Heard in the Hallways
In a past edition of this newsletter, I lamented the intrusion of
technical terms into business parlance. Perhaps even more insidious
is the dreaded "C-word:" Customer. Management fads from the late
1980's and 1990's encouraged everyone from the CEO to the janitor
to think of themselves as a "consultant," and constantly look for
their "customers" and determine how best to please them. You could
no longer walk into a department store to try on shoes without
being accosted by a "Footwear Consultant," and in the halls of
corporations everywhere, internal organizations spent hours
speculating on what the "customer" wanted, or how the customer
could best be served, even though that customer was an internal
entity.
This is all well and good when the customer in question is waving a
checkbook and clamoring to buy your goods and services, but
counterproductive for internal support organizations like IT.

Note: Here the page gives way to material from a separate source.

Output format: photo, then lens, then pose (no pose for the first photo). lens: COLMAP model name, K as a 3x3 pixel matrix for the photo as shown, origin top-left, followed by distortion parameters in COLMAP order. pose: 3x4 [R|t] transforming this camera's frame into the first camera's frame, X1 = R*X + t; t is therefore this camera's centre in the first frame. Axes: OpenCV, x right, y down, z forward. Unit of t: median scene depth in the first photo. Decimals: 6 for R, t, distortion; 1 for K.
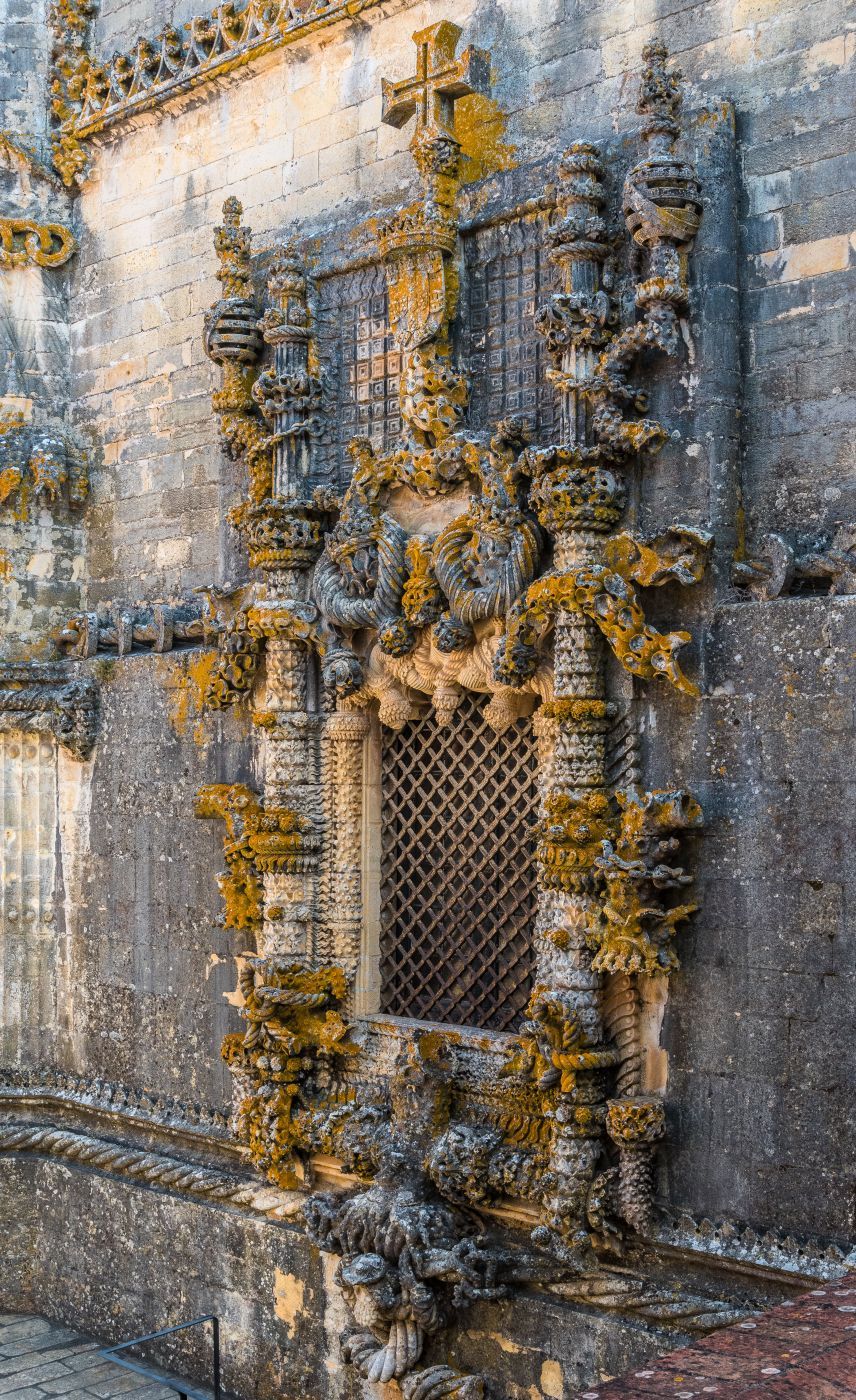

Customers are not partners; rather they are an entity that attempts
to get maximum value for the least investment, and then move on to
another transaction. A customer relationship is not one between
peers; rather it is an exercise of one party getting its way in
exchange for allowing the other party into its pocketbook. Customer
service is not a collaborative effort among equals striving towards
a similar goal, but a transaction where each party wants to invest
the minimum effort to get what it wants.
Consider whether the goal of your internal service organizations is
really to engage other business units as customers, or collaborate
with them to meet the objectives of the business as a whole and
boost the bottom line. If it is the later, a good start to getting
out of the customer service mindset is to stop calling everyone a
customer.
Travels with Patrick
Dieting is one of life's great challenges, and my wife and I
recently adopted a downsizing approach in order to streamline our
"operations." While I frequently joke that I will one day pen the
world's shortest diet book, consisting of one sentence: "If it
tastes good, it's bad for you," this recent attempt has found us
rediscovering the joys of the kitchen. We were spending far too
much time eating out in the name of convenience, and had forgotten
what relatively tasty vittles could be put together in a minimum of
time. While "Pizza a la Beer" is unfortunately not on the approved
list, time in the kitchen has proven a more enjoyable way to spend
time together than even a fine restaurant, and hopefully will pay
off in far less organizational bulk.